* **Trecho do documento**
+ + + +

Um grupo internacional de cientistas descobriu um tipo de vidro cósmico. Formado por impacto de asteroide, ele só foi encontrado na Austrália. As pequenas esferas, batizadas de ananguites, se formaram há cerca de 11 milhões de anos. E revelam uma colisão até então desconhecida na história da Terra.
O achado, liderado por pesquisadores das universidades Curtin (Austrália) e Aix-Marseille (França), indica que o impacto foi poderoso o bastante para lançar fragmentos a milhares de quilômetros. Mas a cratera de origem ainda não foi encontrada.
O estudo foi publicado na edição de novembro da revista Earth and Planetary Science Letters. E ajuda a reescrever parte da história geológica da Terra.
Pesquisa descobre na Austrália tipo de vidro vindo do espaço
Os ananguites pertencem a uma categoria rara de materiais chamados tektites, ou “vidros de impacto”. Eles se formam quando um asteroide atinge a superfície da Terra com tamanha força que parte do solo derrete instantaneamente e é lançada a grandes altitudes.
Ao esfriar durante a queda, esse material se transforma em pequenas esferas de vidro natural. É uma espécie de assinatura mineral de um impacto cósmico. Cada tektite guarda pistas químicas e isotópicas sobre o local e as condições nas quais o evento ocorreu.
Até agora, a ciência conhecia apenas cinco campos de tektites espalhados pelo mundo: na Europa, América do Norte, Costa do Marfim, América Central e na vasta área australásica, que cobre parte da Ásia e da Austrália.
A descoberta das ananguites marca o sexto campo global e o único totalmente australiano. Com composição andesítica e traços químicos incomuns, essas minúsculas esferas de vidro cósmico são um registro direto de um impacto gigante ocorrido há cerca de 11 milhões de anos, até então desconhecido.

+ + + +

(Registros de anotação de imagens)
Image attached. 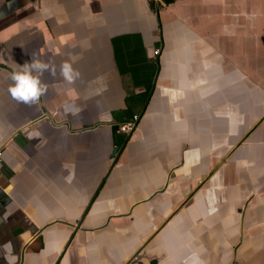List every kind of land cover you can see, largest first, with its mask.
Masks as SVG:
<instances>
[{
    "label": "crops",
    "instance_id": "obj_1",
    "mask_svg": "<svg viewBox=\"0 0 264 264\" xmlns=\"http://www.w3.org/2000/svg\"><path fill=\"white\" fill-rule=\"evenodd\" d=\"M0 264H264V0H0Z\"/></svg>",
    "mask_w": 264,
    "mask_h": 264
},
{
    "label": "clouds",
    "instance_id": "obj_2",
    "mask_svg": "<svg viewBox=\"0 0 264 264\" xmlns=\"http://www.w3.org/2000/svg\"><path fill=\"white\" fill-rule=\"evenodd\" d=\"M46 72L52 77H56L57 68L33 53L30 60L19 64L10 73L9 79L11 83L8 87V93L11 98L25 105H38L41 98L48 91L47 85L42 80ZM59 75L68 85H73L81 78V72L69 61L61 62L59 65Z\"/></svg>",
    "mask_w": 264,
    "mask_h": 264
},
{
    "label": "built area",
    "instance_id": "obj_3",
    "mask_svg": "<svg viewBox=\"0 0 264 264\" xmlns=\"http://www.w3.org/2000/svg\"><path fill=\"white\" fill-rule=\"evenodd\" d=\"M159 53V49L154 51V55H159ZM139 119L138 115H134L130 120L117 124L116 132L124 135L130 134L135 129Z\"/></svg>",
    "mask_w": 264,
    "mask_h": 264
},
{
    "label": "trees",
    "instance_id": "obj_4",
    "mask_svg": "<svg viewBox=\"0 0 264 264\" xmlns=\"http://www.w3.org/2000/svg\"><path fill=\"white\" fill-rule=\"evenodd\" d=\"M171 0H164L165 3H169Z\"/></svg>",
    "mask_w": 264,
    "mask_h": 264
}]
</instances>
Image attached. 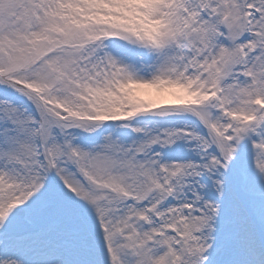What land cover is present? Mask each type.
Masks as SVG:
<instances>
[{
	"label": "snow or ice",
	"instance_id": "obj_1",
	"mask_svg": "<svg viewBox=\"0 0 264 264\" xmlns=\"http://www.w3.org/2000/svg\"><path fill=\"white\" fill-rule=\"evenodd\" d=\"M0 264H264V0H0Z\"/></svg>",
	"mask_w": 264,
	"mask_h": 264
}]
</instances>
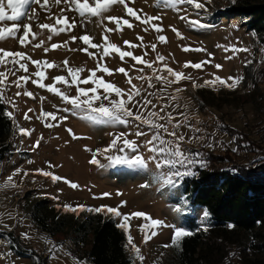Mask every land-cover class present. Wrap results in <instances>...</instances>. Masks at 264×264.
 <instances>
[{
    "label": "rangeland",
    "instance_id": "obj_1",
    "mask_svg": "<svg viewBox=\"0 0 264 264\" xmlns=\"http://www.w3.org/2000/svg\"><path fill=\"white\" fill-rule=\"evenodd\" d=\"M41 2L43 3V0ZM91 2L92 0H89V3ZM125 2L128 7L136 11L141 20L129 16L124 5L118 3L112 5L105 15L127 19L132 24L129 28L121 23V30H116L114 22L101 21L97 17L81 18L74 10H68L63 3L57 5L55 0H49L45 8L37 4L25 5L24 10L28 15L35 10L34 19L29 21L28 15H25L15 22L2 20L0 27H10L13 23H18L20 25L18 35H22L23 23H30L32 32L36 33L35 40H32L30 35L28 40L31 42L21 45L18 36L8 37L0 40V48L24 52L32 60L55 62L57 66L51 69L41 66L48 77L42 82L47 84L53 83L51 77L58 75L71 80L63 64L66 58L70 67L85 69L78 74L81 79L89 75L88 69H96L98 64L112 70L123 67L127 75L118 71H113L111 74L97 71L96 75L102 77L105 82L121 88L124 93L133 90L134 85V90H139V95L133 97L128 107L143 116H147L148 112H155L157 115L151 119L165 125L169 133L175 132L177 136H183L182 149L198 152L201 158L200 150L203 151V145L211 148L210 144L206 145L207 127L215 134L210 124H227L246 133L256 142V146H264V45L260 44L255 34L249 30L245 17L227 15V10L235 0H211L210 3L205 4L204 9L199 10L187 4L177 5L176 8L166 7L164 4L157 6V0H125ZM198 2L205 3V0ZM62 8L65 9L64 16L69 18V22L73 20L76 22L71 31L53 35L47 29L42 30L38 27L39 24L44 23L55 24L56 17L61 16ZM8 14H11L10 10ZM145 15L159 16L160 19L152 23L157 24L161 31L154 30L151 24L142 23ZM182 16L188 19H181ZM190 21H199L207 27L192 24ZM106 27L113 31L106 32ZM146 27L147 31H145ZM172 28L177 29L181 35L177 36ZM85 34L92 37L93 43L98 45H104L103 37L107 36L108 42L118 45L122 51H131L134 55L141 56L143 60L151 62L152 68L157 71L154 73L152 68L130 57H125L121 61L119 54L111 50L109 56L99 60L100 53L79 40V37ZM160 35L166 37V42L158 39ZM72 36L77 39L71 40ZM138 37L143 39L140 40ZM41 41H44L41 47L33 46L40 44ZM65 41H67L66 45ZM124 41H130L132 45L138 46L125 45ZM51 44L60 46L51 49ZM153 44L156 45L155 50L151 47ZM185 46L189 48L188 51L184 50ZM229 46L238 49L247 48L248 51H238L234 54L231 49L225 50ZM45 47L49 48L47 52L44 51ZM83 48H87L88 52L80 50ZM194 49H206V51ZM89 53L96 54L89 55ZM158 55L163 56L164 60L158 61ZM226 57L232 58L226 59ZM186 61H191L193 64L204 63L201 69H196L191 66L185 67ZM247 61L251 63H246ZM21 62L27 63L28 73L12 63L0 64V72H7L8 69L15 71V75L7 76L6 85L2 88L4 99L1 102L6 105L7 113H13V117H10L13 132L8 136L11 142L9 153L0 160V185H3L6 178L16 169H20L13 176L15 187H0V264H76L77 260L82 264H88L85 254L90 247L89 240L77 245L75 243L77 238L69 232H58L50 237L33 223L31 210L35 204L43 200L46 201L47 209L54 208L61 213L74 214L76 217L79 216L80 211H66L65 204L93 208L107 205L119 207V211L125 214L142 211L164 221L165 225L177 224L187 230L189 229L186 225V216L191 215L195 216V221L200 225L199 230L205 231L204 226H207L209 221L208 219L201 221L202 207L190 205L181 189L182 181L175 189L165 188L158 191V184L151 182V173L129 165H111L107 159L108 155L140 154L145 158L149 157L152 153L149 152L146 141L151 139L156 129L133 118H129V124H95L81 119L72 111H63L66 107L71 108V105L65 104L59 96L50 93L47 89L32 84L30 80L26 84L21 81L19 88L12 83L19 76H31L37 71L30 60ZM165 64L190 78L167 83L174 81L175 78L166 69L162 70ZM216 64L222 65V68L217 69ZM214 75L225 79L229 76H241L243 79L235 88L226 87L219 82L205 84V81H212ZM157 76L162 79H157ZM31 78L36 79L34 76ZM129 79L131 84L128 83ZM193 82L198 86L194 87ZM56 86L68 95L77 94V85L66 86L57 83ZM93 86L92 83L79 84V87L85 88ZM25 91L34 95L26 96L23 94ZM17 92L21 95H15ZM97 94L103 96L104 89L97 87ZM123 98L127 99V95L125 94ZM111 99H117L115 93L111 94ZM9 100L12 103H9ZM145 100L151 101V104L145 105ZM103 102L108 103L107 100ZM42 111L56 112L58 116H66L67 119L45 118L41 116ZM25 113L30 119H25ZM174 125L178 126L174 127ZM20 127L27 129L30 134L20 133ZM69 129L71 132L68 131ZM138 131H143L145 135H136ZM159 131L165 139H174L162 129ZM121 133L124 134L123 138L134 141L137 148H124V151H120L124 147L122 139L117 141L115 147H109L111 141ZM37 141H39L38 147L35 146ZM219 148L220 146L216 147ZM105 149L107 151H104ZM93 153L96 154L98 164L90 162ZM234 156L247 162L253 154L238 151ZM149 167L156 170L154 162L150 161ZM37 169L51 172L63 179L53 181L51 177L37 172ZM24 172L28 175L25 176ZM73 183L78 187H72ZM145 183H149L150 186L141 187ZM103 193L109 195L103 196ZM185 200L186 204H184ZM122 201L126 204L121 205ZM177 204H181L186 209L183 214L175 211ZM104 214L111 215L107 212ZM113 217L117 224L122 222V217ZM145 223L144 218L131 217L128 221V232L122 229L125 236L124 245L131 264H178L174 248L164 247L170 243L173 229L167 226L141 229L139 226ZM153 230L157 235L151 236ZM145 232L151 237L147 242L144 241ZM25 233L27 237L23 235ZM129 234L145 257L143 261L136 257L130 245L126 247ZM11 236L16 239L12 241ZM239 237L245 242L249 241L245 233L240 232ZM239 237L236 240L233 238V241L236 243ZM231 246V254L234 258L232 264H248L245 261L243 263L240 258L252 259L257 255L256 253L249 255L247 251L242 253L235 249L236 245Z\"/></svg>",
    "mask_w": 264,
    "mask_h": 264
},
{
    "label": "snow or ice",
    "instance_id": "obj_2",
    "mask_svg": "<svg viewBox=\"0 0 264 264\" xmlns=\"http://www.w3.org/2000/svg\"><path fill=\"white\" fill-rule=\"evenodd\" d=\"M49 0H43V3L41 0H0V21L2 20H8V21H18L21 16L28 15L25 12V5L29 4H37L41 8H45V6L48 4ZM211 0H205V3H200L198 0H157V6L159 4H164L166 7H172L176 8L177 5H192L195 9H204L206 3H210ZM55 3L57 5L63 3L68 10H74L81 18L88 19L90 17H97L101 21L107 20L109 22H114L116 25V30H121L120 25L123 23L124 25H127V27L131 28L132 24L127 19L118 18L116 16H110L105 15L110 10V7L115 4H121L124 5V7L127 10V14L129 16H134L137 20H141V17L137 15L136 11L133 10V8L128 7L125 0H92L91 3H89V0H55ZM10 10L11 14H8V11ZM47 10V9H45ZM65 9H61V16L56 17L55 24H39L38 27L40 29H47L51 34L55 35L61 32L65 31H71L73 27L75 26L76 22L73 20L69 22V18L64 16ZM35 16V10H33V13L31 15H28L29 21L34 19ZM159 16H149L145 15L143 20L141 21L145 25L151 24V27L156 30L157 32L161 31V28L155 24L152 23V21L159 20ZM181 19L187 20L188 17L182 16ZM192 24H198L201 27H207V25L201 24L199 21H190ZM57 25H60V27H57ZM66 25L67 27H65ZM23 34H19L20 25L18 23H13L10 27H0V40L7 39L8 37H17L19 43L21 45H25L27 43H30L31 41L28 40V37L31 35L32 40H35L36 33L32 32L31 30V24L30 23H23ZM171 27V26H170ZM147 27L145 28V31H147ZM106 32H112L113 29L105 28ZM172 31L176 33L177 36H180L181 34L179 31L175 28H172ZM51 39V35L49 36V40ZM71 40L75 41L77 37L72 36L70 37ZM105 44L104 45H98L93 43V38L89 35L85 34L79 37V40L82 41L85 45H90L91 48L96 49L97 52L100 53L99 60H104L107 56L111 54V52L118 53L119 58L121 61L125 59V57H130L132 60L143 63L147 65L148 67L152 68V63L146 60H143L141 56H136L131 51H122L121 48L114 44L108 42V37H103ZM138 39L142 40V37H138ZM158 39L162 42H166V37L163 35H160ZM125 45H129L132 47H136L138 45H132L130 41H124ZM44 44V41H41L40 44H34L33 46L36 48L41 47ZM64 44H67V41L64 42ZM60 45L58 44H51V49H57ZM219 46V45H218ZM153 50H155L156 45L153 44L151 46ZM231 49L233 53L235 54L238 51H248L247 48L238 49L235 46H229L225 50ZM49 50L48 47L44 48V51L47 52ZM82 51L88 52L87 48L80 49ZM111 50V52H110ZM185 51H188L189 48L187 46L184 47ZM195 51H206V49H194ZM96 53H89V55H95ZM211 55V53H209ZM232 57H226V59H231ZM30 60L33 65L36 66L37 71L32 73L31 76L36 77V79H32L29 75H23L19 76L15 81H12L13 84H15L16 87H21V81H23L25 84L31 81L32 84L37 85L40 88L47 89L50 93H53L61 98V100L65 104L71 105V108H64L63 111H72L74 114L79 115L81 119L86 120L90 123L95 124H101V125H111V124H129L130 119L133 118L134 120L140 121L142 124L148 125L153 129H156L157 131L151 136V139L146 141L148 147V150L152 155L145 158L144 156L140 154H134L131 156H113L108 155L107 159L111 165H129L133 167H137L140 169L145 170L146 172L151 173V182L158 184V191L163 190L165 188H171L175 189L179 186L180 182L183 180L184 177L195 175V171L193 170L194 166L199 165L200 167L206 166V161L201 158V154L198 152H191L186 151L182 149L181 142L184 140L183 136H177L175 132H168V128L163 125L156 122V120L151 119V117H155L157 114L155 112H148L147 116L141 115L138 111H134L133 108L128 107L129 103L133 101V97L135 95H139V90H134L135 86H132V89L129 90L128 93H124V90L117 87L113 83L105 82L104 79L100 76L96 75L97 71H102L104 73L111 74L113 71H118L120 73H123L127 75L126 69L123 67L112 70L108 67H101L99 64L97 65L96 69H88L89 75L86 78L81 79L79 77V73H82L85 71L84 68L78 67V68H72L69 66V62L67 58L63 61V64L65 68L67 69L68 77L71 78L69 81L68 78H66L63 75H58L55 77H51L53 83L47 84L43 83L46 77L45 71L41 68L43 65L44 67L51 69L53 67H56L57 65L55 62H49L47 60H32L31 57H28L26 53L21 51H9L0 48V64H6V63H12L14 66L18 65L19 69L23 70L25 73L29 72V68L27 63L21 62V61H27ZM158 61H163L164 57L158 55L157 56ZM210 62V61H209ZM204 62H199L193 64L191 61L185 62V67H194L196 69H201L203 67ZM246 63H251V61H247ZM215 67L217 69H221L222 65L216 64ZM166 69L167 72L175 78L174 81H167V83H173V82H179L180 79H189L190 77H185L182 73L176 72L172 68H169L166 64L163 66L164 70ZM142 71V69H141ZM152 71L155 73L157 69L152 68ZM8 75H15V71L8 69L7 72H0V100H3V92L2 88L6 85L7 82V76ZM139 79H143L144 77H138ZM157 79H162V77L157 76ZM243 77L241 76H229L227 79L222 78L220 76H215L212 81H205V84H215L216 82H219L221 85H224L229 88H235L236 85L242 80ZM228 81H231V83H228ZM57 83H62L66 86L70 85H77L76 88V95L71 96L68 95L66 92L62 91L59 87H57ZM92 83L94 86L90 88L85 87H79V84H89ZM129 84H131V80L128 81ZM151 86V84H149ZM193 86H198L193 82ZM97 87H102L104 89V95L101 96L97 94ZM179 91V89H177ZM115 93L117 99H111V94ZM26 96L32 97L34 94L29 91H25L23 93ZM127 95V99H124L123 96ZM15 95L19 96L21 95L20 92H17ZM43 99V98H42ZM107 100L108 103L105 104L103 101ZM9 103H12V101H8ZM98 104V106H97ZM151 104V101L145 100V105ZM154 107V106H153ZM31 111V109H29ZM9 117H13V113L8 112L6 113ZM41 116L45 118H51L52 120L61 119L66 120V116H58L56 112H47L42 111ZM39 118V117H38ZM25 119H30V117L25 113ZM169 120H171V117L169 116ZM46 126H53V125H46ZM178 126V125H174ZM163 130L164 133H168V135L174 137L173 140L165 139L159 130ZM20 133L22 134H30L27 129L20 127L19 128ZM71 132V129L68 130ZM136 135L143 136L145 133L143 131H138ZM124 134L121 133L119 136L114 138L111 141V144L109 147H115L117 145V141L122 139L123 148L120 149V151H124V148H130V149H136L137 144L127 138H123ZM35 146H39V141L36 142ZM211 146V145H209ZM100 151V150H98ZM104 151H107L106 149ZM235 151V149H234ZM155 163V169L153 170L149 167V162ZM93 164H98L99 161L96 159V154L93 153V158L90 161ZM179 166V167H178ZM167 169V171H163V169ZM183 168L184 170H180ZM20 169H16L12 175H9L5 183L3 185H0V187H15V182L13 180V176L18 173ZM37 172L41 173L42 175L46 177H51L53 181L61 180L62 177L56 176L51 172H46L41 169H37ZM24 175H28L27 172H24ZM71 183V182H69ZM72 187H78L76 184H71ZM149 183H145L141 185V187H149ZM103 196H108L109 193H103ZM187 201H184V204H186ZM126 204L125 201L121 202V205ZM64 208L66 211H84L87 210L89 212H95V213H101V212H107L113 216L116 217H122V222L117 225V227L123 229L126 233L129 229L128 221L131 217H137V218H144L146 223L144 225H140L141 229H156L157 227L167 226L173 229L171 241L169 244L164 245V247H180V242L183 238L192 235V233L187 230L186 228L179 226L177 224H169L165 225L164 221L155 219L151 217L150 214L142 212V211H136L132 213H121L119 211V207H111L107 205H101L99 207H87L85 205H76L75 207L71 205H64ZM175 211L179 214H183L186 209L181 205L177 204L175 206ZM209 212L207 209L203 210L201 221H206L209 217ZM229 228H232L233 225L229 224ZM207 229L205 228V231ZM25 237H27V233L23 234ZM157 235V232L155 230L151 231V236ZM151 237L145 232L144 235V241L147 242ZM131 246V250L135 253L136 257L143 261L145 257L141 254V251L137 245L133 242V238L129 234L127 236V246ZM52 249H50V252ZM76 264H82L81 261L77 260Z\"/></svg>",
    "mask_w": 264,
    "mask_h": 264
},
{
    "label": "trees",
    "instance_id": "obj_3",
    "mask_svg": "<svg viewBox=\"0 0 264 264\" xmlns=\"http://www.w3.org/2000/svg\"><path fill=\"white\" fill-rule=\"evenodd\" d=\"M226 13L245 17L249 30L264 45V0H235ZM6 113L7 107L0 100V160L9 153L8 136L13 132V123ZM209 126L215 131L213 134L207 127L205 133L206 145L210 144L211 148L203 145V151L200 150L206 166H194L196 174L181 182L190 205L208 210L209 222L204 226L207 230H199L195 216L187 215L186 225L192 235L183 238L179 248L173 247L175 259L178 264H232L231 245H236L235 249L242 253L257 254L252 259L240 258L243 263L264 264V146H256L246 133L227 124ZM238 151L253 156L245 162L234 156ZM45 204L43 200L34 205L33 223L50 237L69 232L77 238V245L89 240L85 254L88 264H131L124 232L117 227L113 216L80 211L76 217L47 209ZM229 224L233 227L229 228ZM240 232L247 235L248 242L239 237ZM237 237L235 243L233 238Z\"/></svg>",
    "mask_w": 264,
    "mask_h": 264
}]
</instances>
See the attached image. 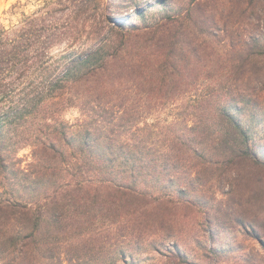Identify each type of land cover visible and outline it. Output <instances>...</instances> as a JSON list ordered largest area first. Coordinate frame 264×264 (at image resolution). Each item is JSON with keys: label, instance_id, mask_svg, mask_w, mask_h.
Masks as SVG:
<instances>
[{"label": "trees", "instance_id": "trees-1", "mask_svg": "<svg viewBox=\"0 0 264 264\" xmlns=\"http://www.w3.org/2000/svg\"><path fill=\"white\" fill-rule=\"evenodd\" d=\"M214 1L84 8L60 55L45 12L0 25V264H198L191 213L241 211L264 173V25Z\"/></svg>", "mask_w": 264, "mask_h": 264}, {"label": "rangeland", "instance_id": "rangeland-1", "mask_svg": "<svg viewBox=\"0 0 264 264\" xmlns=\"http://www.w3.org/2000/svg\"><path fill=\"white\" fill-rule=\"evenodd\" d=\"M158 0H0V25L7 26L20 24L25 19V15L32 17L35 23L42 13L46 16L45 23L59 20L60 26L55 29L58 36H51L54 42L52 53L60 55L74 44L72 48L78 47L81 39L86 40L89 31L93 29L94 19L84 21L80 17L82 9L87 8L89 13H97L98 17L103 13H110L118 19L128 16L138 6H148ZM219 1V2H218ZM256 1V0H255ZM188 0H169L175 7L187 6ZM214 5L219 9H233L235 19L229 22L231 25L238 19L242 10H247L245 14V25L253 21L256 24L264 25V7L261 3L254 2L248 5L246 0H217ZM159 10L153 9V11ZM152 11V12H153ZM48 14L46 15V13ZM155 12V13H156ZM43 15V16H44ZM136 21H140L133 15ZM260 19V20H259ZM109 23L107 20L106 23ZM226 21H223V25ZM230 25V26H231ZM70 48V50L72 49ZM264 86V82H259L257 87ZM79 116L77 109H70L65 113L66 119L75 120ZM259 123L264 130V113ZM263 135V134H262ZM264 137V136H263ZM264 152V151H263ZM32 147L22 149L19 155L26 161L31 159ZM256 178L259 185H255L252 195L243 198L241 211L237 208V213L226 217L219 214L220 220L211 222L213 227L214 242L216 247L224 249V253L217 255L209 252V247L214 243L211 234V225L205 221L202 214L191 213L190 228L188 238L184 243L188 245L189 257L198 264H264V173H258ZM237 205V204H236ZM236 209V207L234 206ZM197 216H196V215ZM213 223V224H212ZM144 256L141 264H154L152 260H146Z\"/></svg>", "mask_w": 264, "mask_h": 264}]
</instances>
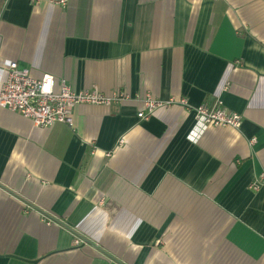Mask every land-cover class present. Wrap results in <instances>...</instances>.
I'll return each mask as SVG.
<instances>
[{
	"label": "crops",
	"instance_id": "crops-1",
	"mask_svg": "<svg viewBox=\"0 0 264 264\" xmlns=\"http://www.w3.org/2000/svg\"><path fill=\"white\" fill-rule=\"evenodd\" d=\"M60 1L0 0V67L130 99L0 107V264H264V0Z\"/></svg>",
	"mask_w": 264,
	"mask_h": 264
},
{
	"label": "built area",
	"instance_id": "built-area-1",
	"mask_svg": "<svg viewBox=\"0 0 264 264\" xmlns=\"http://www.w3.org/2000/svg\"><path fill=\"white\" fill-rule=\"evenodd\" d=\"M31 1L39 3L42 0ZM65 2L66 0H63L56 4ZM129 99V95L124 91L113 90L109 94L98 90L74 91L65 80L57 84L55 78L50 75L37 79L32 76L30 69L20 68L15 61H6L0 67V107L32 120L37 127H52L59 123L72 126L74 109L80 104L112 106ZM143 103L144 110L138 114L140 119H147L156 109L171 106L174 102H162L148 96ZM183 104H186V101H183ZM191 110L205 127L238 129L243 122L241 115L225 110L220 103L202 105ZM263 183L264 175L255 180L253 189L257 191ZM52 221L50 219L47 224L50 225ZM84 244L83 240H75L77 246Z\"/></svg>",
	"mask_w": 264,
	"mask_h": 264
},
{
	"label": "water",
	"instance_id": "water-1",
	"mask_svg": "<svg viewBox=\"0 0 264 264\" xmlns=\"http://www.w3.org/2000/svg\"><path fill=\"white\" fill-rule=\"evenodd\" d=\"M90 244H91V243H90ZM97 249L101 250V249H100V248H98V247H97ZM35 262H38V261H35ZM35 262H34V263H35Z\"/></svg>",
	"mask_w": 264,
	"mask_h": 264
}]
</instances>
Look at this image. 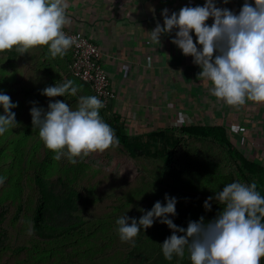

+ + + +

* **Trabalho solicitado**
• a. No texto sobre o vidro cósmico, há quanto tempo se formaram as pequenas esferas chamadas ananguites?
• b. Por favor, edite o texto sobre o vidro cósmico a partir de "Até agora, a" até "até então desconhecido.", trocando "minúsculas" por "pequenas".

* **Respostas dos exercícios**
• a. Há cerca de 11 milhões de anos.

• b.
Até agora, a ciência conhecia apenas cinco campos de tektites espalhados pelo mundo: na Europa, América do Norte, Costa do Marfim, América Central e na vasta área australásica, que cobre parte da Ásia e da Austrália.
A descoberta das ananguites marca o sexto campo global e o único totalmente australiano. Com composição andesítica e traços químicos incomuns, essas pequenas esferas de vidro cósmico são um registro direto de um impacto gigante ocorrido há cerca de 11 milhões de anos, até então desconhecido.